▸ **TASK MATERIAL**:
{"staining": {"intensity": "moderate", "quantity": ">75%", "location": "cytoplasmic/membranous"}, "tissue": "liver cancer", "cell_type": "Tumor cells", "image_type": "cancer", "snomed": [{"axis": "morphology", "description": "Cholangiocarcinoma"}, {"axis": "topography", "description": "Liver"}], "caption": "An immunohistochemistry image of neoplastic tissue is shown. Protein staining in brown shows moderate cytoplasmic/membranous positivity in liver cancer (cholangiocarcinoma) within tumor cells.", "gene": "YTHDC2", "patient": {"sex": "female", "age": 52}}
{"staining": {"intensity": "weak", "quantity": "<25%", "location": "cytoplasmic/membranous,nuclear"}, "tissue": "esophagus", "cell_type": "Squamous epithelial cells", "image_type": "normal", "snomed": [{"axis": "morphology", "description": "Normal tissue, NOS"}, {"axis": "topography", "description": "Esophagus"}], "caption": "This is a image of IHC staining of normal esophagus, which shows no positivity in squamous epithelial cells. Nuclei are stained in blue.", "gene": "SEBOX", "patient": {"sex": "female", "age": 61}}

==

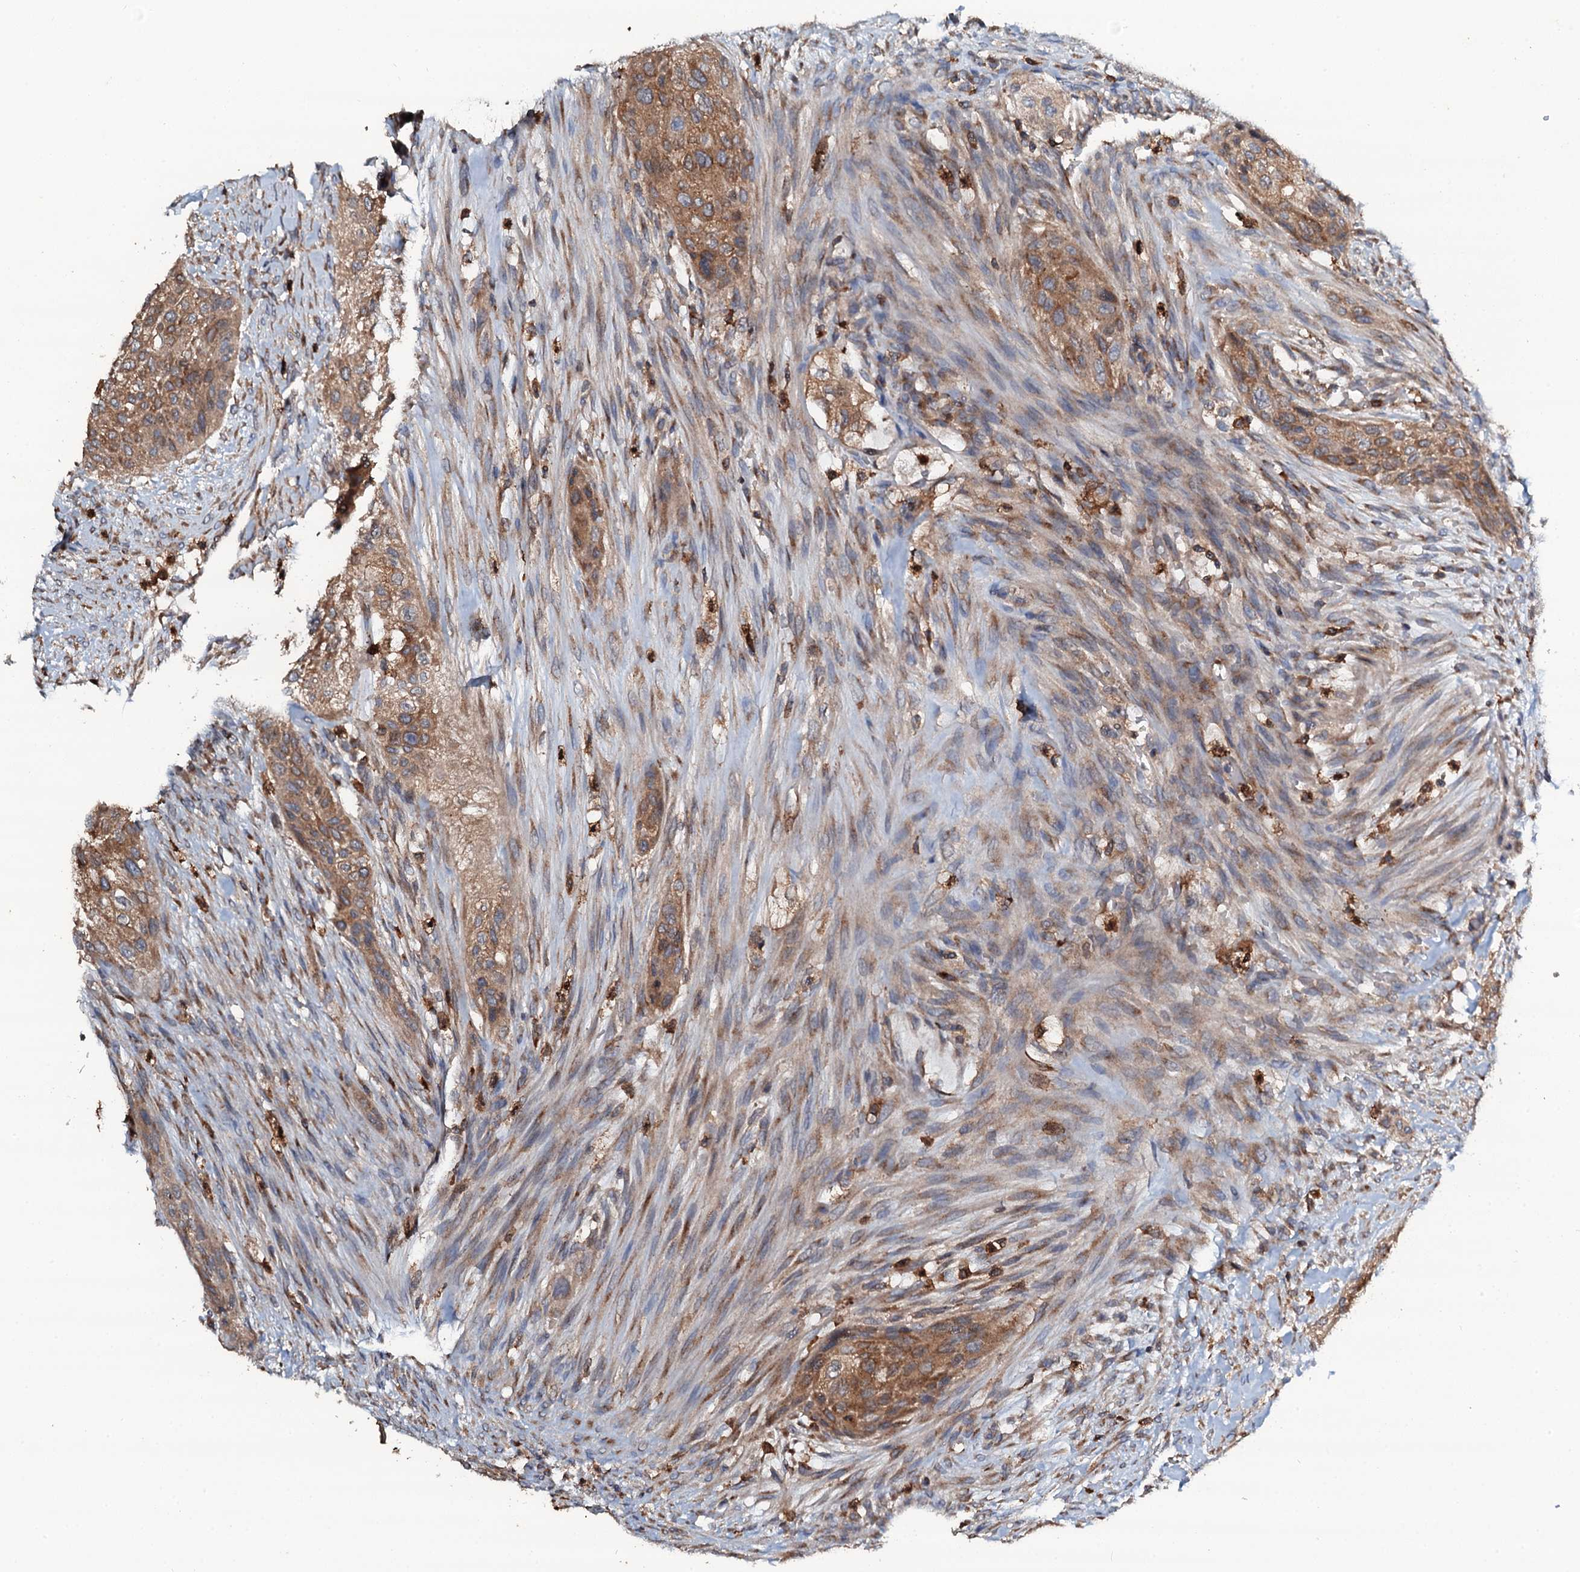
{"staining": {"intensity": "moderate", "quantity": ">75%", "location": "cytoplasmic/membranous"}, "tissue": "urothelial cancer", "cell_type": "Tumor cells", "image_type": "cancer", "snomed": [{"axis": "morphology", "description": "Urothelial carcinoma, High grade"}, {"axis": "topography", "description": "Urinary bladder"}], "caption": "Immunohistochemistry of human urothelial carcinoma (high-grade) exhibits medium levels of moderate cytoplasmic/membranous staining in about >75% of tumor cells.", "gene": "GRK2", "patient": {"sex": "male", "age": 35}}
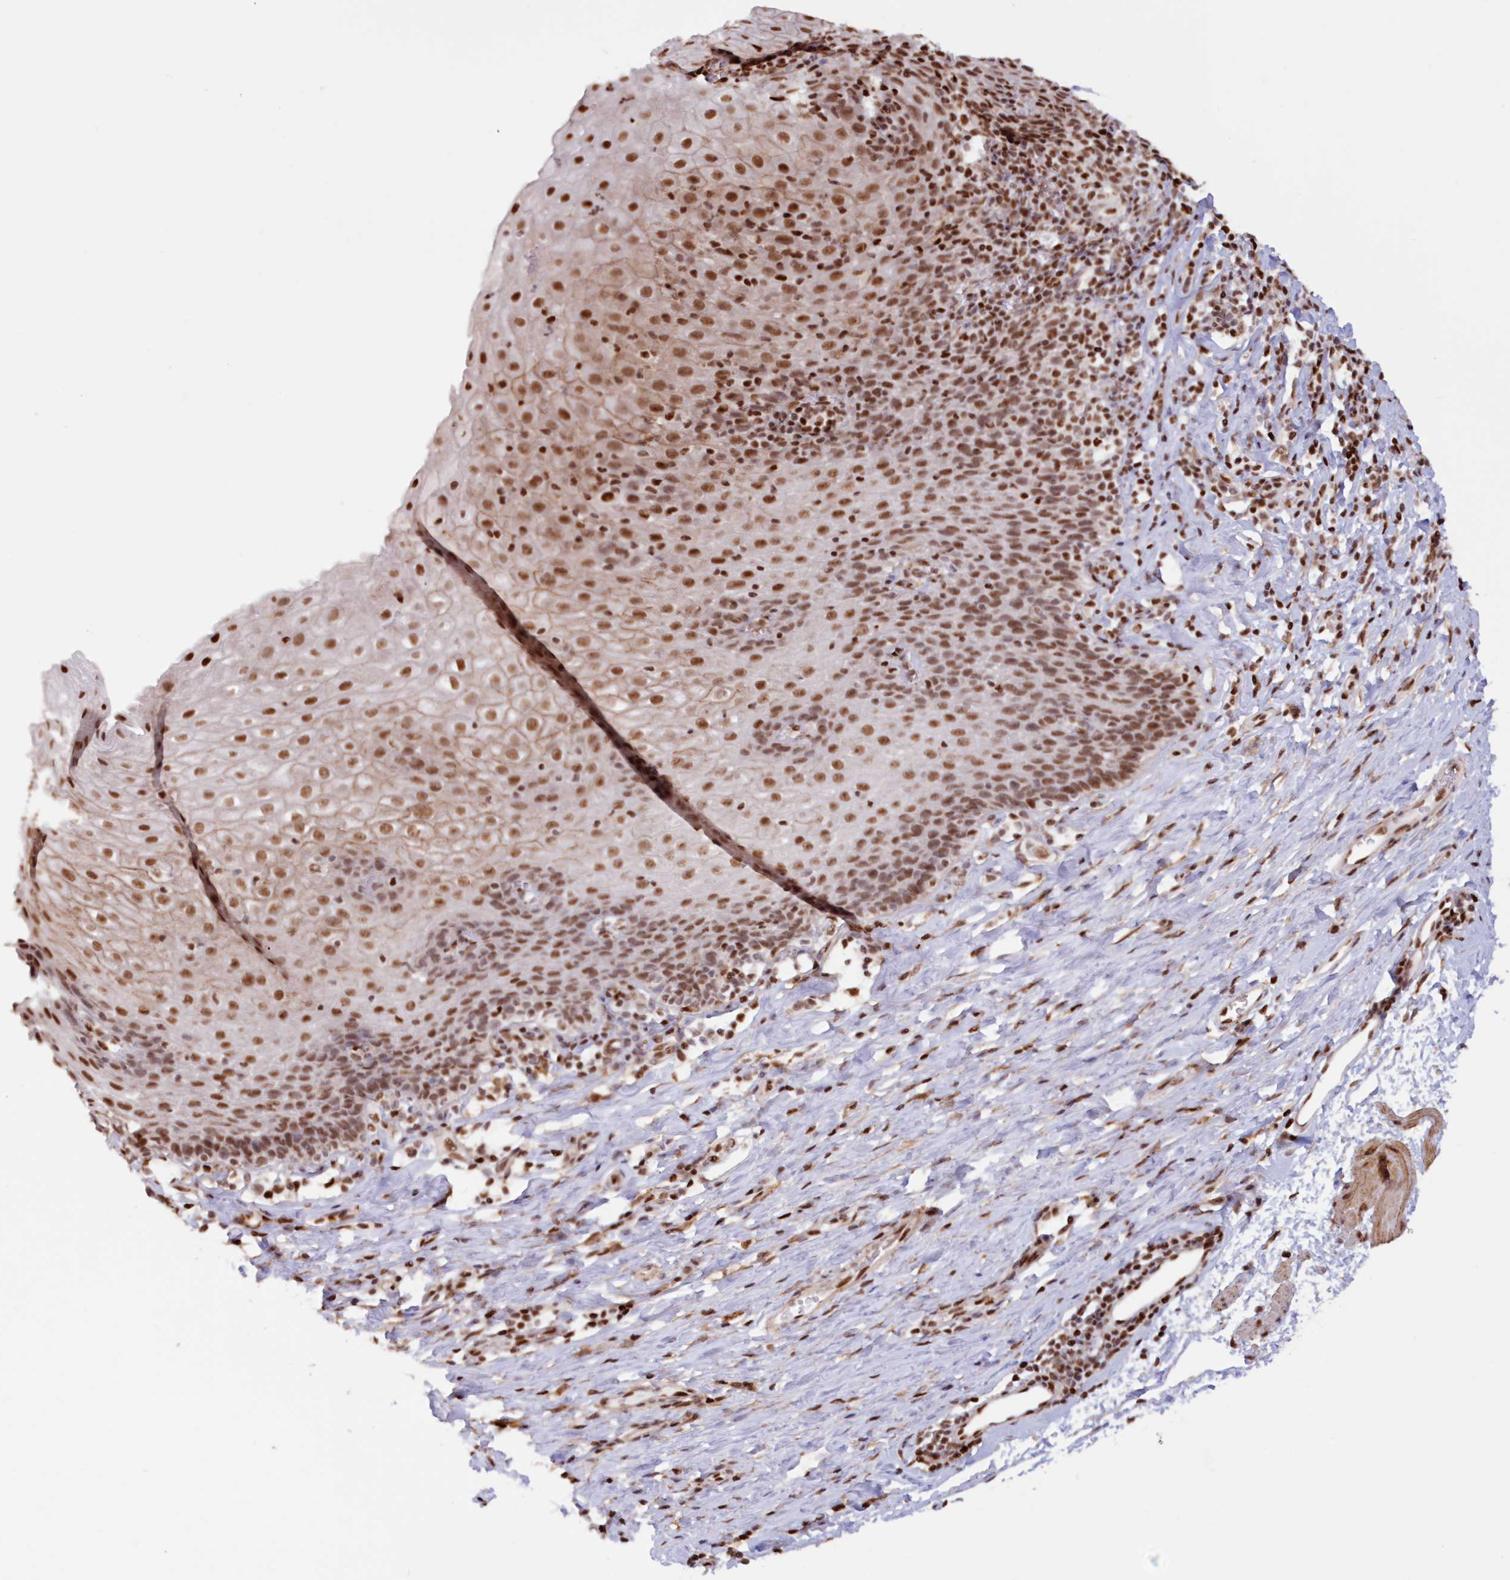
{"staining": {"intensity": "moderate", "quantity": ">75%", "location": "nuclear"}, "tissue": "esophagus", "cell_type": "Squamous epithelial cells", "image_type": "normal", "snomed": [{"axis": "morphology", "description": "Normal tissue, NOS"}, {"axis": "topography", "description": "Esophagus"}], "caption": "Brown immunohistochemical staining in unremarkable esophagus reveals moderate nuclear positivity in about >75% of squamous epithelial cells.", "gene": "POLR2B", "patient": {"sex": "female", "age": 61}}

▸ **WHAT IS NEEDED**:
Here the job is to copy the listing above word for word, starting at the line with "of human urothelial" and ending at the line with "immunohistochemical staining in", and to leave out the pictures.

▸ **TASK RESPONSE**:
{"staining": {"intensity": "moderate", "quantity": ">75%", "location": "cytoplasmic/membranous"}, "tissue": "urothelial cancer", "cell_type": "Tumor cells", "image_type": "cancer", "snomed": [{"axis": "morphology", "description": "Urothelial carcinoma, High grade"}, {"axis": "topography", "description": "Urinary bladder"}], "caption": "Immunohistochemistry of human urothelial carcinoma (high-grade) exhibits medium levels of moderate cytoplasmic/membranous staining in about >75% of tumor cells.", "gene": "GRK2", "patient": {"sex": "male", "age": 35}}
{"staining": {"intensity": "moderate", "quantity": ">75%", "location": "nuclear"}, "tissue": "esophagus", "cell_type": "Squamous epithelial cells", "image_type": "normal", "snomed": [{"axis": "morphology", "description": "Normal tissue, NOS"}, {"axis": "topography", "description": "Esophagus"}], "caption": "Brown immunohistochemical staining in unremarkable esophagus reveals moderate nuclear positivity in about >75% of squamous epithelial cells.", "gene": "POLR2B", "patient": {"sex": "female", "age": 61}}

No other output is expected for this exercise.